Sementara itu, Posyandu berfungsi sebagai penerima dan pencatat laporan masyarakat secara sistematis, dengan tetap menjaga kerahasiaan identitas pelapor. Selanjutnya, desa memiliki peran strategis sebagai pengambil keputusan dan pengendali anggaran, termasuk menentukan prioritas penanganan serta mengoordinasikan Satlinmas.
Di sisi lain, OPD seperti Satpol PP, kepolisian, BPBD, dan Dinas Sosial bertindak sebagai eksekutor solusi sektoral.
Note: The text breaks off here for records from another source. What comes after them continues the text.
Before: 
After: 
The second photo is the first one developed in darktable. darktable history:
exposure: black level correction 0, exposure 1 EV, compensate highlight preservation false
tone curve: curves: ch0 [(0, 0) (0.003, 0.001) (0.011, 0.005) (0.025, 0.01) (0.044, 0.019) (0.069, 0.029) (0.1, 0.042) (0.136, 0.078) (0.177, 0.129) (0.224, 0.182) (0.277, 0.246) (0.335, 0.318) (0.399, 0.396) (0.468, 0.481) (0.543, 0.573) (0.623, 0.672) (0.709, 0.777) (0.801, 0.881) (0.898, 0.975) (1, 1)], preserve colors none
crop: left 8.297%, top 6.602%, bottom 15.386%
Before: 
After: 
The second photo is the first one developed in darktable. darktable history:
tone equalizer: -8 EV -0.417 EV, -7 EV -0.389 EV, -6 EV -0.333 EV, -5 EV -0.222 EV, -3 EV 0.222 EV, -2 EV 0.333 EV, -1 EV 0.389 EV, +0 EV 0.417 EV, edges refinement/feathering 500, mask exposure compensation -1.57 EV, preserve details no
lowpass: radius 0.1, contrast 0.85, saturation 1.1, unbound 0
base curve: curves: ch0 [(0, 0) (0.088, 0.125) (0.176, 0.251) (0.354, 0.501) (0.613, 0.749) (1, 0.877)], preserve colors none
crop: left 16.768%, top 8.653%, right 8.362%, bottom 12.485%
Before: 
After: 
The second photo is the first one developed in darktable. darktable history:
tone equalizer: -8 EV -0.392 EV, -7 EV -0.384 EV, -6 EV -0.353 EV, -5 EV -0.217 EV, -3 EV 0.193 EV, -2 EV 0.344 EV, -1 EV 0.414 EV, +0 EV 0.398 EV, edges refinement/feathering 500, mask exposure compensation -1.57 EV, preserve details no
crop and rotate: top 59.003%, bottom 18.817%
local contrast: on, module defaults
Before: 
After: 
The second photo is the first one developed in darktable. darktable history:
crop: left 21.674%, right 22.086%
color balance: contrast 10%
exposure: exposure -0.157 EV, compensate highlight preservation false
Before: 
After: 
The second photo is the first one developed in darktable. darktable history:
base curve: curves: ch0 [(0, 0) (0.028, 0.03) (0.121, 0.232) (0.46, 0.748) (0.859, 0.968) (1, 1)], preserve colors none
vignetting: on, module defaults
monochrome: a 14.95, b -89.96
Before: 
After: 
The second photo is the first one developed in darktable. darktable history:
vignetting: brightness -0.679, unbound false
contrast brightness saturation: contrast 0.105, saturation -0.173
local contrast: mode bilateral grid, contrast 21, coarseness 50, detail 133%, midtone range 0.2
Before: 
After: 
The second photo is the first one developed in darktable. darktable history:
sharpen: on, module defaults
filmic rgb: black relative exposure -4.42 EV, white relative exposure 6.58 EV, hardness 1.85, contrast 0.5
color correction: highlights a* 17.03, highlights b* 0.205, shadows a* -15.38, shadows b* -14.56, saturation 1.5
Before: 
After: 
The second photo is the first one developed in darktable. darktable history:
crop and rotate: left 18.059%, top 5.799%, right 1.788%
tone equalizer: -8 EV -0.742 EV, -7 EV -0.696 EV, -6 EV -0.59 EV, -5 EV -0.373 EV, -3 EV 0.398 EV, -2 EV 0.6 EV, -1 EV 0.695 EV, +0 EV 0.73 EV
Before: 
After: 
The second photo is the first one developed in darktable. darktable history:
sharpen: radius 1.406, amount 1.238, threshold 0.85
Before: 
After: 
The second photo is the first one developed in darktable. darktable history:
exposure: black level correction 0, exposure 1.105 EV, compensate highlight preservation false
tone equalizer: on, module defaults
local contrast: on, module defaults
Mereka dituntut responsif terhadap laporan dari desa dan tidak hanya menjalankan program rutin yang bersifat top-down.
Tim Pembina Posyandu Kabupaten berperan sebagai pengarah dan pengawas sistem, memastikan seluruh rantai koordinasi berjalan efektif serta setiap laporan mendapatkan tindak lanjut yang semestinya.
Alur kerja sistem ini bersifat siklus, dimulai dari identifikasi masalah di Posyandu, validasi oleh desa, respon awal oleh Satlinmas, penanganan lanjutan oleh OPD, hingga monitoring oleh Tim Pembina Posyandu.
Untuk memperkuat sistem, lima strategi utama disiapkan, yakni integrasi Satlinmas ke dalam Posyandu, penyusunan SOP pelaporan dan eskalasi, jaminan kerahasiaan pelapor, standar respon cepat OPD, serta peningkatan kapasitas Satlinmas melalui pelatihan.
Selain itu, Posyandu 6 SPM wajib diintegrasikan dalam dokumen perencanaan daerah seperti RPJMD, RKPD, dan Renja OPD agar menjadi bagian dari indikator kinerja pemerintah daerah.
Adapun indikator keberhasilan sistem ini mencakup jumlah laporan yang masuk, tingkat tindak lanjut, kecepatan respon, serta jumlah kasus yang berhasil diselesaikan.
“Keamanan warga dimulai dari desa. Satlinmas harus diperkuat sebagai bagian dari sistem, dan Posyandu 6 SPM hanya akan berhasil jika seluruh peran berjalan terhubung dan saling mendukung,” tutupnya.